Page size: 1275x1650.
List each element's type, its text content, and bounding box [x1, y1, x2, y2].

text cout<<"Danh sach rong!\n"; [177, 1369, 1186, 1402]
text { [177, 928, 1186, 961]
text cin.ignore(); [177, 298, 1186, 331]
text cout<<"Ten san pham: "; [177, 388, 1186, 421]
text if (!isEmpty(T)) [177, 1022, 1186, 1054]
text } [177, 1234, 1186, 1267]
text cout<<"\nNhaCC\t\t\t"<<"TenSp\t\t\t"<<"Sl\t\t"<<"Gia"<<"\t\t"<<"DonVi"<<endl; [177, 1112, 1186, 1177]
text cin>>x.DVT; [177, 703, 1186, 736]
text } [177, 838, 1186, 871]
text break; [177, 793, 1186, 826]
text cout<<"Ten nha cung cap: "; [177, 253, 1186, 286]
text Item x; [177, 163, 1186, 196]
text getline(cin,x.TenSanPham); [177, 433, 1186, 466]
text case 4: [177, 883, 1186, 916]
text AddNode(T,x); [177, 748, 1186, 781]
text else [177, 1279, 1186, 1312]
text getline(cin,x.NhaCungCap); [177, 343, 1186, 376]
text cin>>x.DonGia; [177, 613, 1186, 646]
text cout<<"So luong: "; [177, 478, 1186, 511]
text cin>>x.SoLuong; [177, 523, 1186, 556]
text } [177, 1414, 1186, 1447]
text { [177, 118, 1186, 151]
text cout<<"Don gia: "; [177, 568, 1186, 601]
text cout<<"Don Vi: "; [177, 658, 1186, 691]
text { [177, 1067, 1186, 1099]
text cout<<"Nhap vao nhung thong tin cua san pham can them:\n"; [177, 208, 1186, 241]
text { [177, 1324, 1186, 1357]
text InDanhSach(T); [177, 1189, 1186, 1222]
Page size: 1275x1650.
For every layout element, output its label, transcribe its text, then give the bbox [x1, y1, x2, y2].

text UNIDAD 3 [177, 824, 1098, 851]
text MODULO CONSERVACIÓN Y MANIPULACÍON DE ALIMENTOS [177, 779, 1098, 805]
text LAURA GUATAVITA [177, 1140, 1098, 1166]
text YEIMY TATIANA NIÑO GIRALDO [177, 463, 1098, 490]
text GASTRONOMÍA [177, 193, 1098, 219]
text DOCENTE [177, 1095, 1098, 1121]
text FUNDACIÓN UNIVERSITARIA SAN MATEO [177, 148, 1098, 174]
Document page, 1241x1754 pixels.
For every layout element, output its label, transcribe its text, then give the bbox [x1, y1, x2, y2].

* * * *

■ Work instruction ■
Taking the line with "Document page, 1241x1754 pixels." as the first, copy every line through the end of the entries above exactly, with no others.

■ Output for this task ■
Document page, 1241x1754 pixels.
For every layout element, output its label, transcribe its text, then give the bbox [x1, y1, x2, y2].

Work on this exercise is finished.